Pensé en el pago que Gault había realizado con la tarjeta en la galería de Shockhoe Slip. Me pregunté qué clase de obra de arte habría comprado.

—Tu hombre sabe que estarás analizándole y pensando en él continuamente, Kay.

—Anna, ¿estás insinuando que esas muertes pueden ser culpa mía?

—¡No digas tonterías! Si empiezas a creer tal cosa, es que tengo que empezar a verte en la consulta. Regularmente.

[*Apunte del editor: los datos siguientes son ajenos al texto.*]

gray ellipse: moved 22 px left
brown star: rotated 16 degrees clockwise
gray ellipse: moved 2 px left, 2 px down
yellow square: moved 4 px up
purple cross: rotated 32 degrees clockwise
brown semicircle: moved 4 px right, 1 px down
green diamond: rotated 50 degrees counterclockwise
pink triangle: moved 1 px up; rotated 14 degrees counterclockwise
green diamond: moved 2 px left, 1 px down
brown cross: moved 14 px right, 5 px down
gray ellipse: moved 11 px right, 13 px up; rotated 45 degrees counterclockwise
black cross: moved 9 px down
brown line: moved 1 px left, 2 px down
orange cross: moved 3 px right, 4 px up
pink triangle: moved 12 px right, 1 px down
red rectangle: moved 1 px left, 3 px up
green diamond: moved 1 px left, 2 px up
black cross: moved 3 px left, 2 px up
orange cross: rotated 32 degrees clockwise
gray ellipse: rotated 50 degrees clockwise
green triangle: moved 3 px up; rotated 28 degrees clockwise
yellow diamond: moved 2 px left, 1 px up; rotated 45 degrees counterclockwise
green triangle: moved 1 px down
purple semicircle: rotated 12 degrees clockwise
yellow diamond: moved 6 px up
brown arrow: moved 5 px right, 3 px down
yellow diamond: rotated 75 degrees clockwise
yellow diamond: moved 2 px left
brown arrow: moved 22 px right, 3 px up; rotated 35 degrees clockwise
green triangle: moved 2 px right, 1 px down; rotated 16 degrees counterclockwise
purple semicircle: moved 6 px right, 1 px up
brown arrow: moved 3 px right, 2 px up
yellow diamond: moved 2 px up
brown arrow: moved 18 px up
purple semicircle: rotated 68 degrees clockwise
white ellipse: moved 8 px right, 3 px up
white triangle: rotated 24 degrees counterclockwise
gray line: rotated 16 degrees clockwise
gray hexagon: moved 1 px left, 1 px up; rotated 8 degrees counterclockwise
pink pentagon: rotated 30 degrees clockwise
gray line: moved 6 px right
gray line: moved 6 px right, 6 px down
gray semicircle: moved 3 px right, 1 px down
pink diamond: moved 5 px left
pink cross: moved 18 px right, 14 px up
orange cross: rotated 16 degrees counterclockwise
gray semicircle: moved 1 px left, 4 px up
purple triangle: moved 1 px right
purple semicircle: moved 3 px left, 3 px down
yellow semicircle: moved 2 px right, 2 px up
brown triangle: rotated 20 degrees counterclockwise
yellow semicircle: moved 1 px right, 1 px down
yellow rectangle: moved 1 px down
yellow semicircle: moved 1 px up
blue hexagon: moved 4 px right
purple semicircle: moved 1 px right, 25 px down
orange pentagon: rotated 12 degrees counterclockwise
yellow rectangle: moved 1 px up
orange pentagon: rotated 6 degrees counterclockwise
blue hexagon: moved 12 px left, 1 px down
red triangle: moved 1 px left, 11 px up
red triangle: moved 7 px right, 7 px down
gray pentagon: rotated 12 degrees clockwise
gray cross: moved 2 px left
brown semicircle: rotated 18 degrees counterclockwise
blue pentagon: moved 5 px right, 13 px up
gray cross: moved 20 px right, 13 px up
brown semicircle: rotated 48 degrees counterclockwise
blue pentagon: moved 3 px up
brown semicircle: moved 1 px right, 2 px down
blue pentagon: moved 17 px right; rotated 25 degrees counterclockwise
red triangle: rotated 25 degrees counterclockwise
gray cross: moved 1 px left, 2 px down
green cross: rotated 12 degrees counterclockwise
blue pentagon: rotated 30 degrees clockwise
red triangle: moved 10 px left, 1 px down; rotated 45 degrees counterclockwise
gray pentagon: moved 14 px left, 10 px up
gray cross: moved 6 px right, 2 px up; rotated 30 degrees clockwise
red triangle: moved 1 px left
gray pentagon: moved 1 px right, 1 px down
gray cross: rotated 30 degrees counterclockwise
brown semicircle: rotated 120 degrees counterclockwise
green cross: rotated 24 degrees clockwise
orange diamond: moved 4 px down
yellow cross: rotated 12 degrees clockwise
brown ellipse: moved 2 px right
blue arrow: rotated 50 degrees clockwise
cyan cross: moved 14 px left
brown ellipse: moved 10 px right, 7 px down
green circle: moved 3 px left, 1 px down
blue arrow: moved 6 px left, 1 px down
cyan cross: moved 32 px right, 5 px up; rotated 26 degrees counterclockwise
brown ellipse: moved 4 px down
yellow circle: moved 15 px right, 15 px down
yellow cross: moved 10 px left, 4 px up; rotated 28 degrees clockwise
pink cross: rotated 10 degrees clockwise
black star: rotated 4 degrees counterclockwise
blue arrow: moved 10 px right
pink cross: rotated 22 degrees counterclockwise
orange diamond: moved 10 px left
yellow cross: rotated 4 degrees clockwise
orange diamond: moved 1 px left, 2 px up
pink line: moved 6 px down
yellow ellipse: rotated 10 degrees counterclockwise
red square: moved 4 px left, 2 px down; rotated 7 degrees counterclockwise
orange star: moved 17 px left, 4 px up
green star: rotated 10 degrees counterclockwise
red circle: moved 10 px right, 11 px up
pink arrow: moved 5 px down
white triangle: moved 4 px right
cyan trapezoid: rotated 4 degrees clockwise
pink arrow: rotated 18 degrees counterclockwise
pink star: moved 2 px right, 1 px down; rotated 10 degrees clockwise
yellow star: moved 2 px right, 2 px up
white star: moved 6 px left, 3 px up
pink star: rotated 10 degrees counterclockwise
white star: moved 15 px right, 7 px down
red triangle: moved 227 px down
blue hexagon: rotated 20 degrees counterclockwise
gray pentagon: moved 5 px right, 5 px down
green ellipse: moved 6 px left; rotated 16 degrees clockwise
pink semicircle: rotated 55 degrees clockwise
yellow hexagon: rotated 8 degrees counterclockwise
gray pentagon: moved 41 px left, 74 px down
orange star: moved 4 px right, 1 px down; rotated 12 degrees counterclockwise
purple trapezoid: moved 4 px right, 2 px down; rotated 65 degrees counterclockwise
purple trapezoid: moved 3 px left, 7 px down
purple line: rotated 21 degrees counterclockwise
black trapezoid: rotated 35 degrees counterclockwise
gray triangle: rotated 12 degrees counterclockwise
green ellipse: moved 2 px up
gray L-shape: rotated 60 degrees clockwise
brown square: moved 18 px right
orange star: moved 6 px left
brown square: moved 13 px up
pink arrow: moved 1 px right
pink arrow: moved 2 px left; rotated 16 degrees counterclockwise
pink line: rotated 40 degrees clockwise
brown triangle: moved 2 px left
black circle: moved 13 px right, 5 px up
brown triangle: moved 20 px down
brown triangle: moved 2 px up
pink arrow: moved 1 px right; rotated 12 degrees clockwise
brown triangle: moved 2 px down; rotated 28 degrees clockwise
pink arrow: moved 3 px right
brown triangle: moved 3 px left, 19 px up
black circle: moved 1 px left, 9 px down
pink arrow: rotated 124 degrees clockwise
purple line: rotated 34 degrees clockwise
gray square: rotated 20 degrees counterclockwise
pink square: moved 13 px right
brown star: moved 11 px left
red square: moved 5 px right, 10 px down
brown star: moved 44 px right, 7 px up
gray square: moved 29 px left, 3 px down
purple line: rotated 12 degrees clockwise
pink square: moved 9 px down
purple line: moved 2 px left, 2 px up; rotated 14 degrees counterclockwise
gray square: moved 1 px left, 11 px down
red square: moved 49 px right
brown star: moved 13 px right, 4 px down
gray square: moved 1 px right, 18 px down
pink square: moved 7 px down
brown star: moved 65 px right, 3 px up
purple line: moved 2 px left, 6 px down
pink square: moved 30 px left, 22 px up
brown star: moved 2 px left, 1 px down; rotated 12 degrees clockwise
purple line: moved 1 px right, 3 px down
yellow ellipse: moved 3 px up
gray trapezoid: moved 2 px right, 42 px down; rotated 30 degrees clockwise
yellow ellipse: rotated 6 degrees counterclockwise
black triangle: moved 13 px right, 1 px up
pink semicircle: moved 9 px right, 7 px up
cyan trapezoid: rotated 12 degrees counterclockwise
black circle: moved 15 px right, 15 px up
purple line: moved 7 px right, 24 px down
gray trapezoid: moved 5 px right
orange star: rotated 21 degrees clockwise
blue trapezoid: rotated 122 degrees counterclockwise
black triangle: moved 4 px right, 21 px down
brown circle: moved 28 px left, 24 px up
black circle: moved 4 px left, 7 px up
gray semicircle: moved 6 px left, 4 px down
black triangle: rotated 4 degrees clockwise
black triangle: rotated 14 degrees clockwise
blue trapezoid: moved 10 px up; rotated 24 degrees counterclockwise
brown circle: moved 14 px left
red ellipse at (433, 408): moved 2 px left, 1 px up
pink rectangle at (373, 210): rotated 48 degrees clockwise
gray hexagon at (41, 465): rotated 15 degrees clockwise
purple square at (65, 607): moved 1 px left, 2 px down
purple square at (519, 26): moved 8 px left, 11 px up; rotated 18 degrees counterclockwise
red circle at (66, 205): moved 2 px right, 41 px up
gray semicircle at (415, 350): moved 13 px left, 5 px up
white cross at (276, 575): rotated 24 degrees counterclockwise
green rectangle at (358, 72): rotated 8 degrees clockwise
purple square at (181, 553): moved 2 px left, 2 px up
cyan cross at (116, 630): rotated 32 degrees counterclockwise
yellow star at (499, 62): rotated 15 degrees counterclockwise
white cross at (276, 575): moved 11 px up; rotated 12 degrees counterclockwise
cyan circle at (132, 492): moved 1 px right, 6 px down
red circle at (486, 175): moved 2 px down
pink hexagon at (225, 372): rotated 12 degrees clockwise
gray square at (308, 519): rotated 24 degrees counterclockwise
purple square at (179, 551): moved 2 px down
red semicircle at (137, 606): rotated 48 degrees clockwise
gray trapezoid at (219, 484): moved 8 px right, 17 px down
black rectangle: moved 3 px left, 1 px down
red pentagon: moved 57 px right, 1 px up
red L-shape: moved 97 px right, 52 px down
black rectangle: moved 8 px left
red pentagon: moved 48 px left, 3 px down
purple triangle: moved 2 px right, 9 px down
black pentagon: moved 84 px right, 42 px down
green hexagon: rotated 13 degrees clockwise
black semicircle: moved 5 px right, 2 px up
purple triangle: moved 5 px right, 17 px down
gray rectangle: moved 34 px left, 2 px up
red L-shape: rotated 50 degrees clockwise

—¿Qué grado de peligro corro?

—En esto, debo ser prudente —dijo y se detuvo a reflexionar—. Ya sé lo que opinarán otros. Por eso hay tanta policía aquí.

—¿Y tú, qué opinas?

—Personalmente, no creo que corras un gran peligro físico. Por lo menos, de momento. Pero me parece que toda esa gente que te rodea piensa lo contrario. Ya ves, ese hombre está haciendo tuya su realidad.

—Explícate, por favor.

—El no tiene a nadie. Y querría que tú tampoco tuvieras a nadie.

—No tiene a nadie a causa de lo que hace —murmuré, irritada.

—Lo único que puedo decir es que, cada vez que mata, está más aislado. Y ahora tú también lo estás. Sigue un patrón definido, ¿lo ves?